Another working I performed involved soul healing. Having already identified the root causes of unwanted Christian beliefs, I set aside an evening devoted to journeywork, called upon my spirit allies to help me, and journeyed to my past, listening to my childlike soul tell me her worries and fears about things she’d heard in church or Sunday school or out in the world. I listened, then I explained to her a different perspective, a witchcraft perspective, and introduced her to my spirit allies who offered her protection and wisdom. The emotional release of this experience was incredible. All my childlike soul needed to know was that she wasn’t bound to this intimidating way of seeing the world and that she wasn’t alone on her journey. It healed pieces of her/my self that had been damaged by the old belief structure. As a result of this work, I felt many of the beliefs that had weighed me down dissolve into something much easier to brush off.
Continually Renewed
Changing unwanted beliefs is an ongoing process that takes years to achieve and may never be fully completed, but it is a worthwhile endeavor for anyone who is bothered by unresolved baggage from the faith tradition they were raised in.
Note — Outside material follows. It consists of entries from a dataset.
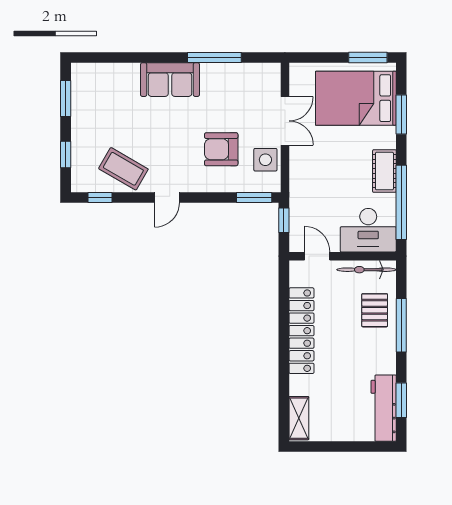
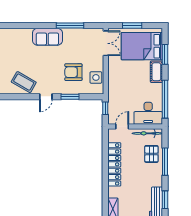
window: (368, 57) -> (132, 26), moved
double door: (285, 121) -> (106, 43), moved
cot: (384, 171) -> (156, 72), moved
window: (100, 197) -> (12, 97), removed
window: (254, 197) -> (70, 97), moved
door: (317, 256) -> (122, 126), hinge flipped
It is a rich landscape for inner work, values identification, and healing, and I believe it makes Pagan practitioners stronger in their chosen faith, whatever that may be. If this work is something you’re interested in undertaking, start asking yourself what it is that angers, upsets, aggravates, and scares you the most about the religious tradition you were raised in. Start asking yourself why. Listen to your knee-jerk responses. Your past is a vast repository of wisdom, but you have to do the Great Work of uncovering it. May your journey be fruitful.